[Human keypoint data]
--------------------

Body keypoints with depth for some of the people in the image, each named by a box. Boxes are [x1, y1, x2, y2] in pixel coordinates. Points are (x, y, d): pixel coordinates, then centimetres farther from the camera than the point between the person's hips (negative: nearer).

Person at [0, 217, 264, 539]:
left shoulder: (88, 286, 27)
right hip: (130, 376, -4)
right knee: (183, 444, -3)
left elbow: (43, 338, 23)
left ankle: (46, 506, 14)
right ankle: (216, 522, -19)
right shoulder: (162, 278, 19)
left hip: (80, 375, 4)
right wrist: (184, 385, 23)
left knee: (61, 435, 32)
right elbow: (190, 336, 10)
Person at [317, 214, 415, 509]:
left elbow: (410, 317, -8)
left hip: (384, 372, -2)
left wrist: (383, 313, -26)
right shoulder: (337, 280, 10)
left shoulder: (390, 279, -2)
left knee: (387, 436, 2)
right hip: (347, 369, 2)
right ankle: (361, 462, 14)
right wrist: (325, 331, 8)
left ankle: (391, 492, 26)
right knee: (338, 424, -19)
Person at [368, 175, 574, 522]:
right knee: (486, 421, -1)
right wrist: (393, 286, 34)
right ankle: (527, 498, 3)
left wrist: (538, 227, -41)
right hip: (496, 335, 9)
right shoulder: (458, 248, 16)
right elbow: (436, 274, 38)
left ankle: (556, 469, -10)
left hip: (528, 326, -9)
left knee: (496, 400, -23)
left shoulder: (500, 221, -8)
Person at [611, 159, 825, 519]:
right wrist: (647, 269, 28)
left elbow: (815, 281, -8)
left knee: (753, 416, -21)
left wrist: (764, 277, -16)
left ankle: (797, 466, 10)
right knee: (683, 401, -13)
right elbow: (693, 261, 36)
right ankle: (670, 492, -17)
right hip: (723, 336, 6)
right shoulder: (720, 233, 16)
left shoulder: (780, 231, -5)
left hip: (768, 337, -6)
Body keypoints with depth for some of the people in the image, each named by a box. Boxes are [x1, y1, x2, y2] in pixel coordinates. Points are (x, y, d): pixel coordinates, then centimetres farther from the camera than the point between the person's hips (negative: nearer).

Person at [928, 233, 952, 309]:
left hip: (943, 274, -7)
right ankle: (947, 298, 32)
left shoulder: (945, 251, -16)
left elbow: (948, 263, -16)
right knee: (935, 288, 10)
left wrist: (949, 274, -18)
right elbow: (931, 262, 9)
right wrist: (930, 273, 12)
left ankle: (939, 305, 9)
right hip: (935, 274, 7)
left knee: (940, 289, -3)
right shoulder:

--------------------

Rewrite the stretch from the line containing "left elbow: (948, 263, -16)" through the end of the entries, putting "hand" wherever "wrist" appears and keeping everything else the same.

left elbow: (948, 263, -16)
right knee: (935, 288, 10)
left hand: (949, 274, -18)
right elbow: (931, 262, 9)
right hand: (930, 273, 12)
left ankle: (939, 305, 9)
right hip: (935, 274, 7)
left knee: (940, 289, -3)
right shoulder:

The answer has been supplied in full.